Precisamente, y no es casualidad, es otro niño el que protagoniza el episodio más doloroso y emotivo del libro. Isaac es un crío fulminado por la enfermedad, una noticia que lo arrasa todo a su paso. En francés, recuerda Hervilleur, no hay una palabra para los padres que pierden un hijo, pero sí en hebreo: 'shakul', un término adoptado del mundo vegetal, y que designa la rama de la vid ya vendimiada, sin fruto.

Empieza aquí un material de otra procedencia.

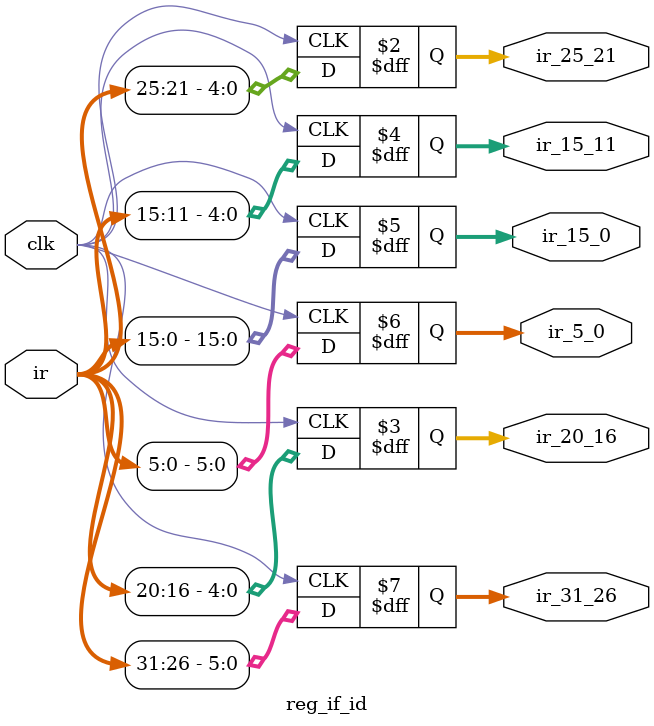
<source format=v>
`timescale 1ns / 1ps
module reg_if_id(
	input wire [31:0]ir,
	
	output reg [4:0]ir_25_21, // bits del 21 al 25 de IR para la entrada d1 del banco de registros
	output reg [4:0]ir_20_16, // bits del 16 al 20 de IR para la entrada d2 del banco de registros y del mux para el write reg
	output reg [4:0]ir_15_11, // bits del 15 al 11 como entrada del mux para el write reg
	output reg [15:0]ir_15_0, // bits del 15 al 0 para el sign extend
	output reg [5:0]ir_5_0, // bits del 5 al 0 para el ALU control
	output reg [5:0]ir_31_26, // bits del 31 al 26 para la unidad de control
	
	input wire clk
    );
	 
	 always @(posedge clk)
	 begin
	 
	 ir_25_21 <= ir[25:21];
	 ir_20_16 <= ir[20:16];
	 ir_15_11 <= ir[15:11];
	 ir_15_0 <= ir[15:0];
	 ir_5_0 <= ir[5:0];
	 ir_31_26 <= ir[31:26];
	 
	 end


endmodule

</source>
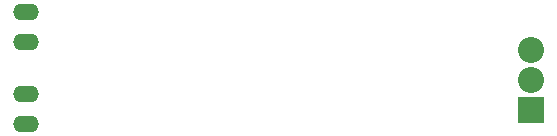
<source format=gbs>
G04*
G04 #@! TF.GenerationSoftware,Altium Limited,Altium Designer,20.1.7 (139)*
G04*
G04 Layer_Color=16711935*
%FSLAX44Y44*%
%MOMM*%
G71*
G04*
G04 #@! TF.SameCoordinates,662E4E51-3FC6-4070-AA2F-EFADEBEA197F*
G04*
G04*
G04 #@! TF.FilePolarity,Negative*
G04*
G01*
G75*
%ADD22O,2.2032X1.4032*%
%ADD23C,2.2032*%
%ADD24R,2.2032X2.2032*%
D22*
X37500Y117700D02*
D03*
Y92300D02*
D03*
X37500Y47700D02*
D03*
Y22300D02*
D03*
D23*
X465000Y85400D02*
D03*
Y60000D02*
D03*
D24*
Y34600D02*
D03*
M02*

</source>
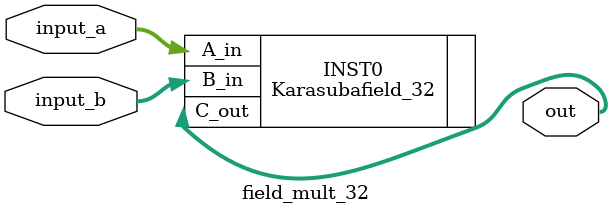
<source format=v>


/* Multiplications of two 32 bit field elements */

// The operation is taking 32 cycles.
// Each bit is processed in 1 cycle.
// It can be changed to 32 bits processed in parallel. Depends on your final goal (high speed or low area)
//

module field_mult_32 (

					input_a
					,input_b	
					,out
					);
					
	//------------------------------------------------

	



	//-----------------------------------------------
					
				
	input 	[31:0] 	input_a;
	input 	[31:0] 	input_b;
	
	output 	[31:0]	out;					
					
	 Karasubafield_32 INST0(

		.A_in (input_a),
		.B_in (input_b),
		.C_out (out)

	);
	
endmodule					


</source>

Pero el meollo de ese capítulo no son los padres, sino el hermano de Isaac. «Necesito saber dónde ha ido Isaac. Papá y mamá no me lo saben decir. No se aclaran. Me dicen que mañana lo enterramos y también que se ha ido al cielo. Y yo no lo entiendo: ¿estará en la tierra o en el cielo? Yo necesito saber dónde tengo que mirar para buscarlo».

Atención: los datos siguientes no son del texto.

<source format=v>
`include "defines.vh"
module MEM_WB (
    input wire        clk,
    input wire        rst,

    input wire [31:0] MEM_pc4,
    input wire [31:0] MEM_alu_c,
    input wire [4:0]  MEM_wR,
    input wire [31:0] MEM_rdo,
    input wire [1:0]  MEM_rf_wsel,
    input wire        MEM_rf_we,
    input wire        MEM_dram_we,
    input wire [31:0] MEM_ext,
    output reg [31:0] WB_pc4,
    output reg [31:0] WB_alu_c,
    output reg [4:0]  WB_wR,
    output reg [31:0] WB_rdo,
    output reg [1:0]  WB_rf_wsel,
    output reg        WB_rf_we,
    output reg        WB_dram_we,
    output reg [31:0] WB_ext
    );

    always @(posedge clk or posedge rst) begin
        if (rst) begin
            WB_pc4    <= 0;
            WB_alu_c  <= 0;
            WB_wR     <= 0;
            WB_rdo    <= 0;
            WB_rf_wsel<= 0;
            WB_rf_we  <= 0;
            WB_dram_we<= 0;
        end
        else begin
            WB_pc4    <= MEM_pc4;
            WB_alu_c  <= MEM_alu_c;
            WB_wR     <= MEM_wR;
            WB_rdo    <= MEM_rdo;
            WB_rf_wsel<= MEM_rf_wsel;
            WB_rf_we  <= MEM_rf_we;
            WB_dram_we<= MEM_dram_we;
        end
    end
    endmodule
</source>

«En vez de contestar a la pregunta de un niño de luto, me pareció que debía contarle una historia», respondió Hervilleur. ¿Cuál? La de Isaac, claro. ¿Por qué? Porque aunque él bajó con vida de la montaña, se separó para siempre de Ishmael, su hermano. Vivió siempre amputado, como él habría de hacer a partir de ese momento. «Nuestros relatos sagrados abren un pasadizo entre los vivos y los muertos. El papel del narrador es quedarse junto a la puerta para asegurarse de que permanece abierta», sentencia la rabina. Al día siguiente de aquella pregunta, cavaron una sepultura y el niño ya supo dónde mirar.
Tal vez el sentido final del libro, y el de toda exequia, lo encontremos en el capítulo dedicado a Sarah, una mujer con una vida que podría ser un resumen de lo peor del siglo XX. Nació en Hungría; sus padres, comerciantes judíos, murieron jóvenes, por lo que ella tuvo que criarse con su tía. Se casó pronto, tuvo una hija y su marido falleció al poco. A las dos las mandaron a Auschwitz, pero solo la madre sobrevivió. Llegó a París por azar, y allí conoció a Misha, otro superviviente del Holocausto. Tuvieron un hijo. Se divorciaron y ella pasó sus últimos cuarenta años sola, con el consuelo de las esporádicas visitas de su hijo. Fue este quien llamó a Horvilleur para que oficiara la despedida. Y fue él quien le contó la vida de Sarah para que esta pudiera convertirla en una historia. Cuando se presentó en el cementerio, la rabina solo encontró al hijo: no acudió nadie más. Así que Horvilleur terminó explicándole a un hombre quién había sido su madre. Podría parecer algo absurdo, pero cuando concluyó su relato, este avanzó hacia el ataúd, acarició la mano de la fallecida y dijo: « ¡Qué vida tuvo! ». En esa frase había algo de consuelo, el primer punto de una cicatriz: para eso valen los ritos. Y de eso va este libro.